Crenshaw menegaskan bahwa keenam hakim konservatif di Mahkamah Agung sebenarnya memahami dampak buruk gerrymandering terhadap masyarakat kulit hitam di AS. Namun, mereka memilih untuk berpura-pura tidak mengetahui hal tersebut. Menurutnya, putusan ini merupakan bagian dari serangan sistematis terhadap kebijakan afirmasi, inklusivitas, dan upaya pengakuan terhadap ras serta rasisme di Amerika.
"Mereka tahu betul apa yang mereka lakukan, tetapi memilih untuk mengabaikan fakta demi kepentingan politik konservatif," ujar Crenshaw.
Lebih lanjut, Crenshaw membahas karyanya yang baru, "Backtalker", sebuah memoar yang mengupas proses pemikirannya dalam mengembangkan teori ras kritis dan interseksionalitas. Dalam buku tersebut, ia menjelaskan bagaimana kontroversi politik masa lalu dan saat ini semakin menegaskan pentingnya konsep-konsep tersebut dalam sistem hukum dan sosial.
Menurut Crenshaw, teori ras kritis dan interseksionalitas bukan sekadar teori akademis, melainkan alat untuk memahami dan melawan ketidakadilan struktural yang masih membelenggu masyarakat, terutama kelompok minoritas.
Putusan Mahkamah Agung dalam kasus Louisiana v. Callais sendiri dinilai sebagai langkah mundur dalam upaya mewujudkan keadilan rasial.

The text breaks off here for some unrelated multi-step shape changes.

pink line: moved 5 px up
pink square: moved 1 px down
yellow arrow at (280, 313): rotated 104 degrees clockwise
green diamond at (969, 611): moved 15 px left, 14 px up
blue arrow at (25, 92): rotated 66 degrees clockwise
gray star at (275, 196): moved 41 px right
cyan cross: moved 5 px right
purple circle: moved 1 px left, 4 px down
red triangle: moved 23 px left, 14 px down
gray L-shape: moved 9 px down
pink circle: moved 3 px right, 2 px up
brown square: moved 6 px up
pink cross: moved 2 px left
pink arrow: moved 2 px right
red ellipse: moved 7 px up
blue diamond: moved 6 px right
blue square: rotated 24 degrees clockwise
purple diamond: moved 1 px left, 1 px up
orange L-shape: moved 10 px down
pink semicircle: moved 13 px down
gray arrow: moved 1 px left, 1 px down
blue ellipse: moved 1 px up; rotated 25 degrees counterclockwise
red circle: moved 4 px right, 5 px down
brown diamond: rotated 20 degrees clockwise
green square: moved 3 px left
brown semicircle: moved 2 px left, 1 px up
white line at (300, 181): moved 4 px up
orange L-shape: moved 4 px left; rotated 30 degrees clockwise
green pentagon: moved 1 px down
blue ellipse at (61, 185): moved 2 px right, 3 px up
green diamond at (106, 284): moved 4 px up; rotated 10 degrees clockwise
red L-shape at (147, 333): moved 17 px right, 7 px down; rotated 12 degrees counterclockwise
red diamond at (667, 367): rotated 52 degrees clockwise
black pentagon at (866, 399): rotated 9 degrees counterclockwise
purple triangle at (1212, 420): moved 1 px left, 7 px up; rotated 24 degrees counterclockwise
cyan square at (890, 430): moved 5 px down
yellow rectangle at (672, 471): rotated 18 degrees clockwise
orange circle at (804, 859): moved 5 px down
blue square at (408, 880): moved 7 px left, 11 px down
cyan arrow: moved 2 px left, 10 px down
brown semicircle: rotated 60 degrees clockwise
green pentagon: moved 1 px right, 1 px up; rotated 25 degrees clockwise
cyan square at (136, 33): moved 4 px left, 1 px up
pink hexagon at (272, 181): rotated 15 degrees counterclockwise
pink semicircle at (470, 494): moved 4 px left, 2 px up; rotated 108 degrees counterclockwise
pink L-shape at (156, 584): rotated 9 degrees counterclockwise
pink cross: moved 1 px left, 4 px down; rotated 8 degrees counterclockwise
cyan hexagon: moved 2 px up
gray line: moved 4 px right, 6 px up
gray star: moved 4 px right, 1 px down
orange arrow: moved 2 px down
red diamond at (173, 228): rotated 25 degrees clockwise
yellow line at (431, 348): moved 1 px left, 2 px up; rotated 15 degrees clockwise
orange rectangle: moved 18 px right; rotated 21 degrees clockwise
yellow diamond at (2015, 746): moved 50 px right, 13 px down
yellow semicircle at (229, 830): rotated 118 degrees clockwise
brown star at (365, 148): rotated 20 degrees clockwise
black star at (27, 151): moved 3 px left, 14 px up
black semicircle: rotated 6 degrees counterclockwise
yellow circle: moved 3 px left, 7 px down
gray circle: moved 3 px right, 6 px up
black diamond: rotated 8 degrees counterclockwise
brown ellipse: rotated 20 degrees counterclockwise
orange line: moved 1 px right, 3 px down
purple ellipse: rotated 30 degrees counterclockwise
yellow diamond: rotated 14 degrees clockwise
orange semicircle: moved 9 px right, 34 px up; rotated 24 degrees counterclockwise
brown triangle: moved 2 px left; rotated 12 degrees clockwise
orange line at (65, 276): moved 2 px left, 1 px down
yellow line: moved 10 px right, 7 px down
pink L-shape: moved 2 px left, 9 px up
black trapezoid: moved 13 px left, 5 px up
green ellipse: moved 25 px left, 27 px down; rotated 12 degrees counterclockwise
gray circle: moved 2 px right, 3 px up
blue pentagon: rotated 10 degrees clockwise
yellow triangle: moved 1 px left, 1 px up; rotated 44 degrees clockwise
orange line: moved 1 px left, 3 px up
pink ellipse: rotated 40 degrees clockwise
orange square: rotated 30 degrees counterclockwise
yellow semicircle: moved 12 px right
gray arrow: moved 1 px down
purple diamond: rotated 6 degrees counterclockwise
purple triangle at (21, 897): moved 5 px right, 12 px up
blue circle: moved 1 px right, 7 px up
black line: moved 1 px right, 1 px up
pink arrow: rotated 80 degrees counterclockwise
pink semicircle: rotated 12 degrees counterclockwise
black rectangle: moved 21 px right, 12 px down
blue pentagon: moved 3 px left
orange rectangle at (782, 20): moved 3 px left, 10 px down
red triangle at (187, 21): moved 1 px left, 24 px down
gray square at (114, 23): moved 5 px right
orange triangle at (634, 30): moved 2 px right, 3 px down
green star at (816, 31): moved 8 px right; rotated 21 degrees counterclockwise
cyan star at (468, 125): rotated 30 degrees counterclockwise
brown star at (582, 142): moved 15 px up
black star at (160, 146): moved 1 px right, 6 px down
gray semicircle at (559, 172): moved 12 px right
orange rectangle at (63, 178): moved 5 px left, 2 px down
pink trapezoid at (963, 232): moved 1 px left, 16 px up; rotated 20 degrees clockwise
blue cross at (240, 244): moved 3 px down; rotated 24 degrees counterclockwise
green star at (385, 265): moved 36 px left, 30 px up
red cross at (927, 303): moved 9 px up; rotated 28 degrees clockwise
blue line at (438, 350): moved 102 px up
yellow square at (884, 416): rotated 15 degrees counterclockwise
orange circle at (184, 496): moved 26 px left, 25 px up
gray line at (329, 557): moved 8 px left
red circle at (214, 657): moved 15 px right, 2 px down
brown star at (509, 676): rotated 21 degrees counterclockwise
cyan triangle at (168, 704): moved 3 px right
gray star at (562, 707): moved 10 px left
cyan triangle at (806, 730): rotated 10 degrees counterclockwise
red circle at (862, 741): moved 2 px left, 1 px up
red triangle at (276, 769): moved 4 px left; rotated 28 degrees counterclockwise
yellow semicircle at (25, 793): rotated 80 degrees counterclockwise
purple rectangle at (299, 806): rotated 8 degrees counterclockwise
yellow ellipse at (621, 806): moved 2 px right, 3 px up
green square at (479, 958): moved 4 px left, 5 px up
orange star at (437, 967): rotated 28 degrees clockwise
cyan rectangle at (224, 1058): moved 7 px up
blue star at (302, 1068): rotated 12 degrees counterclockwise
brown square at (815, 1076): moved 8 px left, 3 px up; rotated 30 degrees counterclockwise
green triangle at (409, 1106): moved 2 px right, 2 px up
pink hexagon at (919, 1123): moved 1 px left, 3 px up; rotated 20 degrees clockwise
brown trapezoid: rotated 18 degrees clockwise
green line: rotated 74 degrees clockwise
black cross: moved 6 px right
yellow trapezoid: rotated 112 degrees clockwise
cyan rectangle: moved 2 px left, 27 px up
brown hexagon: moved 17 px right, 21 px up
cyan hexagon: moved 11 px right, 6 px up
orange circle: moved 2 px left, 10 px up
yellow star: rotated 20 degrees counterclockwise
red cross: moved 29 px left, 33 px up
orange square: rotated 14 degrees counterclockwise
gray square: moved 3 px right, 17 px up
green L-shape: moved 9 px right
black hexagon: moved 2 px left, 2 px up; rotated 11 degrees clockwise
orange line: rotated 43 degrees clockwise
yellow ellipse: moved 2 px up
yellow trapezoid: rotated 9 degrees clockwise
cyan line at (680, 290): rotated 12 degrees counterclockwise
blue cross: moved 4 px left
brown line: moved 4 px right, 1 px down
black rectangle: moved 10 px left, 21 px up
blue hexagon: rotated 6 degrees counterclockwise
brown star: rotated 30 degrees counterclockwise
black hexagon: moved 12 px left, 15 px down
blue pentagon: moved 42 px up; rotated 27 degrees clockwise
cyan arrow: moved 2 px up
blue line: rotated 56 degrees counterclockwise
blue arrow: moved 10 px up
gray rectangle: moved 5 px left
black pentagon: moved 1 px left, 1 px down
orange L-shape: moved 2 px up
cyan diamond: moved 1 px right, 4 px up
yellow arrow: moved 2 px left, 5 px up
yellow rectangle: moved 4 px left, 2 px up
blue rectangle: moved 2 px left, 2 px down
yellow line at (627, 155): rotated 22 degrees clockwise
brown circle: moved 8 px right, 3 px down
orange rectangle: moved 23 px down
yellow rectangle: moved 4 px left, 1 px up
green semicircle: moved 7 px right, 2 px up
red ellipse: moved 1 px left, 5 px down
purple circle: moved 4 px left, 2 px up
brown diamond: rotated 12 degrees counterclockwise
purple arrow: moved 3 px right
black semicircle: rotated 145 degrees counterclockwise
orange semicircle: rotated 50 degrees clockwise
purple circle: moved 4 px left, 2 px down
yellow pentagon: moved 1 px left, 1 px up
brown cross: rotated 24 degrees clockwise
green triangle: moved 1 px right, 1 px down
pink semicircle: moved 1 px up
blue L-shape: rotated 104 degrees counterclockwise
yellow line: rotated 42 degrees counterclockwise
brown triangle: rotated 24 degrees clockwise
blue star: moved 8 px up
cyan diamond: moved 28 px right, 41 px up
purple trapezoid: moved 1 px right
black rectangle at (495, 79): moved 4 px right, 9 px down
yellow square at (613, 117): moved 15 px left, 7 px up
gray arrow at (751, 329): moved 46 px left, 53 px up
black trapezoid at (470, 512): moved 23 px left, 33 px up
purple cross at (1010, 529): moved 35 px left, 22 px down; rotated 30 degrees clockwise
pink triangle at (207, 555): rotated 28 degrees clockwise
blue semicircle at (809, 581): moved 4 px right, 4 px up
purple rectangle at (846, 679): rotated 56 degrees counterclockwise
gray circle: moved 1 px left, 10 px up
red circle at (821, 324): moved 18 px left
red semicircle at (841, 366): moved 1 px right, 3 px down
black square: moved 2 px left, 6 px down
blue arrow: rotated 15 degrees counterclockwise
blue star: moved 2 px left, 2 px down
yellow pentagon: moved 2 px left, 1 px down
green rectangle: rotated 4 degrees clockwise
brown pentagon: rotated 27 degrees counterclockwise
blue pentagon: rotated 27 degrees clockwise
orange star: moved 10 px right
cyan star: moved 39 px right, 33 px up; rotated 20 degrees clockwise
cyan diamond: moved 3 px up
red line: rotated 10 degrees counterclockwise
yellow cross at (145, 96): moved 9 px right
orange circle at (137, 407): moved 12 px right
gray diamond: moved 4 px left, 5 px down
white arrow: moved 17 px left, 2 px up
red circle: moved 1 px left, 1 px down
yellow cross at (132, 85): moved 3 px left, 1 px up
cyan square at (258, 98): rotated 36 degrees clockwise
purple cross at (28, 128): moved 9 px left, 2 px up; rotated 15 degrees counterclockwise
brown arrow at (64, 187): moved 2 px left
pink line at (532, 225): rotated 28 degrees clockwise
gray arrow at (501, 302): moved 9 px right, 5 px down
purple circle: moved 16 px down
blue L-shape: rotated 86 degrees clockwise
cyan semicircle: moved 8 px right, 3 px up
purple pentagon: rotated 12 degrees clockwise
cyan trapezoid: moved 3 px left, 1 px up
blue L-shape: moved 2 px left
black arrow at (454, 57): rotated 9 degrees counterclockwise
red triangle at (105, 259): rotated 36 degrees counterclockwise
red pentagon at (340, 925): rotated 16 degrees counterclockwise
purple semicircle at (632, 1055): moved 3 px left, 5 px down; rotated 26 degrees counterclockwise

Gerrymandering, yang merupakan praktik manipulasi batas wilayah pemilihan untuk menguntungkan satu kelompok politik, telah lama diketahui berdampak buruk terhadap representasi masyarakat kulit hitam di pemerintahan.
Crenshaw juga menyoroti bahwa serangan terhadap kebijakan afirmasi dan inklusivitas merupakan bagian dari strategi yang lebih luas untuk menghapuskan pengakuan terhadap rasisme sistemik di AS. "Ini bukan sekadar soal politik, tetapi juga soal bagaimana sejarah dan struktur kekuasaan terus meminggirkan kelompok tertentu," katanya.
Bagi banyak pengamat, putusan ini menegaskan kembali kecenderungan Mahkamah Agung yang semakin konservatif dalam menangani isu-isu sensitif, termasuk rasisme dan ketidaksetaraan.